Directive => A single stretch of the material below is to be transcribed exactly, starting at the line with "Muebles auxiliares 7" and ending after the line with "Du gehst ihn in Ruhe durch un".

:::::

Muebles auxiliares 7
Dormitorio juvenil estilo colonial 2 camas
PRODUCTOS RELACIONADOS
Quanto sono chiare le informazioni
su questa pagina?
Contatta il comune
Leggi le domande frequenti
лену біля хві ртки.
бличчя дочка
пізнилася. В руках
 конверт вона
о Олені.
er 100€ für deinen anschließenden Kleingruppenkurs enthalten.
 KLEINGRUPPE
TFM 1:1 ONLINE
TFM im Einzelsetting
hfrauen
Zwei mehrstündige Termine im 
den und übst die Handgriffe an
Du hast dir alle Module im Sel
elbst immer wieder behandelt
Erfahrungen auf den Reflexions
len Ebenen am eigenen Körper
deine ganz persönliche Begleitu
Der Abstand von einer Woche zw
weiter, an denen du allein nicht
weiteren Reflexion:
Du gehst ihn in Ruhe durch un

:::::

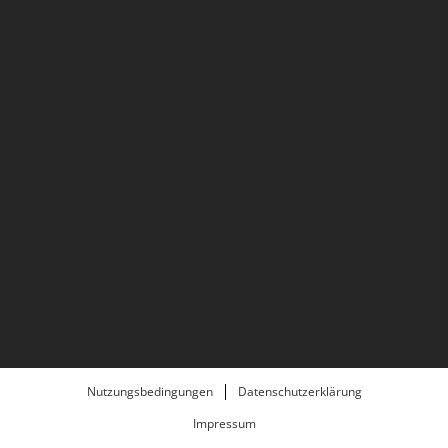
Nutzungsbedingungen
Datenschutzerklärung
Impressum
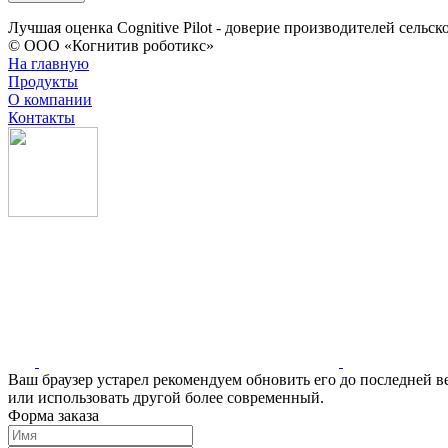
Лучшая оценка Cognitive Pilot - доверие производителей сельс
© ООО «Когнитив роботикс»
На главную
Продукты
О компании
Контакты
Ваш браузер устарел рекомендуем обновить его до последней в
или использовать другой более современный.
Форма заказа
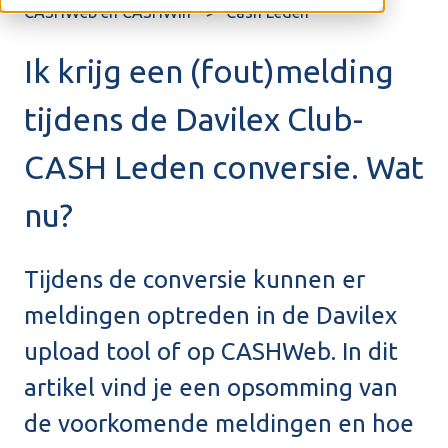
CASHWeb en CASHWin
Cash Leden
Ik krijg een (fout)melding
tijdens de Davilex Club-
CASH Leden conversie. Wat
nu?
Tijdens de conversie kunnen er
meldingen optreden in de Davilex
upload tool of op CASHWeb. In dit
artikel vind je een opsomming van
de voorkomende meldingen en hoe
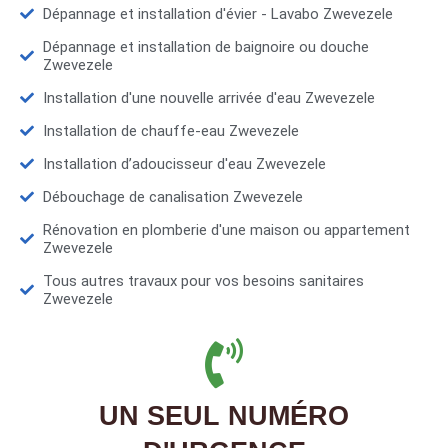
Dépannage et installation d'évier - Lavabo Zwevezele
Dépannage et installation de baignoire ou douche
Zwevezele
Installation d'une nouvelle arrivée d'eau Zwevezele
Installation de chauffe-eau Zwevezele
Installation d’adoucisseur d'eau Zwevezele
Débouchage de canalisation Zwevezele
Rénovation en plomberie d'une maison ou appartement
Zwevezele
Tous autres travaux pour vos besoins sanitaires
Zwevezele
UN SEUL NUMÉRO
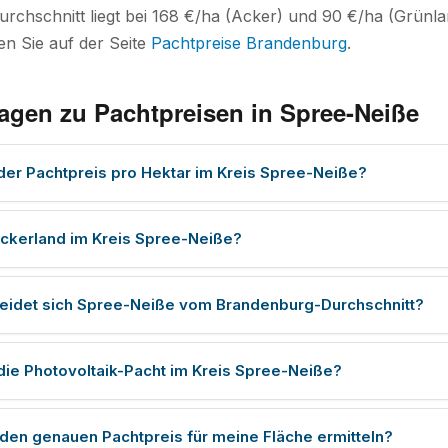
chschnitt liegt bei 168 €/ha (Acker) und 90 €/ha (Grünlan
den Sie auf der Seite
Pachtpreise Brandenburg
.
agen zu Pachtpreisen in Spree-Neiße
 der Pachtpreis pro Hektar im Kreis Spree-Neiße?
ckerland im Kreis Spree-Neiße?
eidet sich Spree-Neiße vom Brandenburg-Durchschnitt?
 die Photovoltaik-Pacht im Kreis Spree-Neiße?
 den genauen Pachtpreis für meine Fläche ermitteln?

:::::

Answer to the exercise =>
Muebles auxiliares 7
Dormitorio juvenil estilo colonial 2 camas
PRODUCTOS RELACIONADOS
Quanto sono chiare le informazioni
su questa pagina?
Contatta il comune
Leggi le domande frequenti
лену біля хві ртки.
бличчя дочка
пізнилася. В руках
 конверт вона
о Олені.
er 100€ für deinen anschließenden Kleingruppenkurs enthalten.
 KLEINGRUPPE
TFM 1:1 ONLINE
TFM im Einzelsetting
hfrauen
Zwei mehrstündige Termine im 
den und übst die Handgriffe an
Du hast dir alle Module im Sel
elbst immer wieder behandelt
Erfahrungen auf den Reflexions
len Ebenen am eigenen Körper
deine ganz persönliche Begleitu
Der Abstand von einer Woche zw
weiter, an denen du allein nicht
weiteren Reflexion:
Du gehst ihn in Ruhe durch un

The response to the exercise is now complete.